DOCUMENT EXCERPT ->
>> begin

Eventually I stopped for lunch in the village of Allihies where I sat in the sun and shared my cheese with a scrawny cat. At last I came to a sign ‘An Chailleach Bhéarra’ pointing to a path beside the road. An Chailleach Bhéarra is an ancient, strangely shaped stone made of metamorphic rock which is completely unrelated to any other rock in the area. Local people say that the Cailleach turned herself to stone so that there would always be a Hag on Beara. Standing on the hillside above Coulagh Bay, she gazes out over the Atlantic Ocean.

It was only a short walk to reach her, but the ground was so boggy and wet that I had to go back to the car for my wellington boots. Reaching her at last I was amazed to see that she was covered in coins - every surface and crevice was shining with ‘copper’ and ‘silver’. They seemed to me to symbolise her value and I was pleased that I was not the only one to make the journey to visit her.

 I sat on the ground beside her and in companionable silence we both looked out over the bay. The day was by now hot and sunny and a feeling of peace hung lazily over the air like a swarm of good-natured bees.

I began to meditate more about ‘shape’. The stone beside me was huge and ‘misshapen’ in the sense that it was totally irregular, bulging here and there with what looked rather like a head on one side and a smaller excrescence on the other. But really it defied description. I thought of the Cailleach not only shaping but also being her own shape. The hag is very often described as a hideous misshapen old woman, indeed one of the Welsh words for hag, gwiddon, also means giantess or monster. But sitting there beside her I had a sense of her beauty and power, a beauty which transcended the aesthetic values our society confers on certain shapes. I felt that her outward form was irrelevant to her; that she was sure enough of herself, of her essence or spirit, to simply be. She is an embodiment of the land, not bound by human perception, although being a creator she is able to change her own shape as well as that of the land. Like the very stone beside me which was metamorphic rock, already changed from its original nature, she could appear in other guises. She was said to appear to young men such as Niall and Lugaid first as a loathsome hag and then, when they agreed to sleep with her, as a beautiful young woman. In this the Hag acts as the Goddess of Sovereignty, conferring kingship upon those she finds worthy - those who understand and do not recoil from the darker and uglier side of kingship, perhaps also those who are able to see beyond outward form or shape to her inner beauty which is the essence of the land, of the earth itself. This is, for me, one of the mysteries at the heart of the Hag; the seeing with inner vision the beauty of the creation in all its forms, for the Hag has lived as long as the oldest rock on earth and contains in herself all ages, from maiden to mother to crone.

>> end

WRITTEN EXERCISE 1 -> Rewrite the entries from the line containing "order: Lepidoptera" through the last line of the entries as a JSON list of strings, with one string per line and no blank lines.
WRITTEN EXERCISE 2 -> Extend the reflection on the Hag of Beara by continuing it from its final sentence.
The reflection on the Hag of Beara and the entries have no connection to each other.

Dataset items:
>> begin

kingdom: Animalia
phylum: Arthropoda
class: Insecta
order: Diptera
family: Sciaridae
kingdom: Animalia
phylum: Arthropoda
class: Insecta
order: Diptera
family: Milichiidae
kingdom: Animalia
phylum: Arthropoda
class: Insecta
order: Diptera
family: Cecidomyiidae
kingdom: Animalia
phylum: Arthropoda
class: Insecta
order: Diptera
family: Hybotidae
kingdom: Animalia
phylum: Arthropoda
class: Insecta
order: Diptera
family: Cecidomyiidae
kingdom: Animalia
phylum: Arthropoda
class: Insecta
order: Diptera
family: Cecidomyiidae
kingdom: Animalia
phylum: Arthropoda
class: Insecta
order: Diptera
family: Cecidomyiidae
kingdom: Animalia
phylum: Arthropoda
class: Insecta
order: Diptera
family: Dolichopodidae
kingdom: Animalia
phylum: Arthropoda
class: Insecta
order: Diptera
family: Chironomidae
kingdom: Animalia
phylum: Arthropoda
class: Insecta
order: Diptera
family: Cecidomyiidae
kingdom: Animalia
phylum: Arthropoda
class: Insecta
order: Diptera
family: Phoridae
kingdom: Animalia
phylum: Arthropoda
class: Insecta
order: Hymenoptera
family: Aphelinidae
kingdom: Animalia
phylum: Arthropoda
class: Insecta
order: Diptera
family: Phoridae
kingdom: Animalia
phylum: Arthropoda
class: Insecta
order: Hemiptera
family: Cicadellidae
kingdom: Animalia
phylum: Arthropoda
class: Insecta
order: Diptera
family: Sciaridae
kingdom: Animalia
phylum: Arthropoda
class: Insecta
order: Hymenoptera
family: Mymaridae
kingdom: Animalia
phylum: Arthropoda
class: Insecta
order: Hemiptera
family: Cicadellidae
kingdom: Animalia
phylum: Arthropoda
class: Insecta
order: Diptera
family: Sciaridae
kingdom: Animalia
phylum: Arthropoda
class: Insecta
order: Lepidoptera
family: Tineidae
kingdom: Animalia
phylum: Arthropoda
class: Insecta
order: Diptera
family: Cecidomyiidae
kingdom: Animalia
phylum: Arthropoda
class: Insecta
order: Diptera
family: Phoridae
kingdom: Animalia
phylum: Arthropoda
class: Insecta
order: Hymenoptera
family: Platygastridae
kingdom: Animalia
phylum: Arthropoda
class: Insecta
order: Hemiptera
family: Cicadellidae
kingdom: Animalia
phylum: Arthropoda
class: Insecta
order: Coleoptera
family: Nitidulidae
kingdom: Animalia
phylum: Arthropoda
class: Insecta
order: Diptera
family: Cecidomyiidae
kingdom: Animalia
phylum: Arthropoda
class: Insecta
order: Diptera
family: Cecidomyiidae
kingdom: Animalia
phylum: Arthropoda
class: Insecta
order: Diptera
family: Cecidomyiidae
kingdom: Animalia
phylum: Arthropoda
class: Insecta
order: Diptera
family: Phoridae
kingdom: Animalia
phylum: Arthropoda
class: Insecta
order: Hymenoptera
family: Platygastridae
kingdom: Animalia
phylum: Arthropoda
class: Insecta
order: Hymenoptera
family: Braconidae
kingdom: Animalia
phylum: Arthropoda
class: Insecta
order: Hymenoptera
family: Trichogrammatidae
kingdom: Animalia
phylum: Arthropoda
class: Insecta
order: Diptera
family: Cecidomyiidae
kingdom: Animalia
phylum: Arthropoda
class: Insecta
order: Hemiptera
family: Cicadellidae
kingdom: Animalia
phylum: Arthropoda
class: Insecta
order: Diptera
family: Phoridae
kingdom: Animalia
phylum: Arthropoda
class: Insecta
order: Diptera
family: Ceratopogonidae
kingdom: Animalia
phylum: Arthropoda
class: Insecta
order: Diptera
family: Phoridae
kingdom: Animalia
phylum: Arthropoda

>> end

ANSWER 1 ->
[
  "order: Lepidoptera",
  "family: Tineidae",
  "kingdom: Animalia",
  "phylum: Arthropoda",
  "class: Insecta",
  "order: Diptera",
  "family: Cecidomyiidae",
  "kingdom: Animalia",
  "phylum: Arthropoda",
  "class: Insecta",
  "order: Diptera",
  "family: Phoridae",
  "kingdom: Animalia",
  "phylum: Arthropoda",
  "class: Insecta",
  "order: Hymenoptera",
  "family: Platygastridae",
  "kingdom: Animalia",
  "phylum: Arthropoda",
  "class: Insecta",
  "order: Hemiptera",
  "family: Cicadellidae",
  "kingdom: Animalia",
  "phylum: Arthropoda",
  "class: Insecta",
  "order: Coleoptera",
  "family: Nitidulidae",
  "kingdom: Animalia",
  "phylum: Arthropoda",
  "class: Insecta",
  "order: Diptera",
  "family: Cecidomyiidae",
  "kingdom: Animalia",
  "phylum: Arthropoda",
  "class: Insecta",
  "order: Diptera",
  "family: Cecidomyiidae",
  "kingdom: Animalia",
  "phylum: Arthropoda",
  "class: Insecta",
  "order: Diptera",
  "family: Cecidomyiidae",
  "kingdom: Animalia",
  "phylum: Arthropoda",
  "class: Insecta",
  "order: Diptera",
  "family: Phoridae",
  "kingdom: Animalia",
  "phylum: Arthropoda",
  "class: Insecta",
  "order: Hymenoptera",
  "family: Platygastridae",
  "kingdom: Animalia",
  "phylum: Arthropoda",
  "class: Insecta",
  "order: Hymenoptera",
  "family: Braconidae",
  "kingdom: Animalia",
  "phylum: Arthropoda",
  "class: Insecta",
  "order: Hymenoptera",
  "family: Trichogrammatidae",
  "kingdom: Animalia",
  "phylum: Arthropoda",
  "class: Insecta",
  "order: Diptera",
  "family: Cecidomyiidae",
  "kingdom: Animalia",
  "phylum: Arthropoda",
  "class: Insecta",
  "order: Hemiptera",
  "family: Cicadellidae",
  "kingdom: Animalia",
  "phylum: Arthropoda",
  "class: Insecta",
  "order: Diptera",
  "family: Phoridae",
  "kingdom: Animalia",
  "phylum: Arthropoda",
  "class: Insecta",
  "order: Diptera",
  "family: Ceratopogonidae",
  "kingdom: Animalia",
  "phylum: Arthropoda",
  "class: Insecta",
  "order: Diptera",
  "family: Phoridae",
  "kingdom: Animalia",
  "phylum: Arthropoda"
]

ANSWER 2 ->
It is said locally that one can see in the rock not only the hag but also the young woman and I walked around her, viewing her from all directions, without, however, seeing either one clearly. There was some suggestion of a huge, lumpy, big-breasted woman, but the way she chose to reveal herself to me on that day was as a cow - a cow after all, is a large female animal with huge udders. The Cailleach Buí is associated with cows on the Peninsula for there is a stone called Bó Buí, Buí’s Cow, which stands in the sea next to Inis Buí by Dursey and which is said to have been turned to stone by the her. And scholars have noted that the early names for the Cailleach, Sentainne Bérri and Boí/Buí, come from the Indo-European root Senona and Bovina meaning respectively ‘female elder’ and ‘cow-like one’.

I had noticed with wonder how many cows there were on the Peninsula. Where I come from in Wales the comparable rocky and hilly terrain is covered in sheep and cows are rarely seen. Earlier I had witnessed a scene where a farmer was leading his cows across a field. The gate of the field where they had come from had swung shut trapping a calf, and the mother cow was distressed and would not go on without it. Later, on my way to visit the tallest ogham stone in Ireland, a huge cow had loomed suddenly out in front of me, blocking my path, and below me now, on the hillside, were three cows grouped in a tableau in a small field that appeared to jut out over the bay. They seemed to be looking out over the water and hardly moved throughout my stay. So I had been aware of the presence and energy of cows already, and now ‘seeing’ the Cailleach Bhéarra stone as a cow, I started to meditate upon them.

 In popular slang, ‘cow’ is a derogatory term for a woman, often prefixed with ‘fat’. So it has associations not dissimilar to ‘hag’ - both denote a supposedly unattractive woman, often fat or monstrous in shape. Yet to the early Celts, to call a woman a cow was an expression of approbation. In an Irish poem ‘The Siege of the Ridge of the Stag’s Cry’, the poet talks of: 

  Eimhne gentle many-beautied

  in my joy much magnified,

  gentle handsome flower-bright

  my woman, she the cow,

  let her have no reason to lament. 

  trans. Seán Ó Tuathail 

and the Carmina Gadelic from Scotland contains a milking croon which calls: 

  Come, beloved Colum of the fold,

  Come, great Bride of the flocks,

  Come, fair Mary of the cloud,

  And propitiate to me the cow of my love.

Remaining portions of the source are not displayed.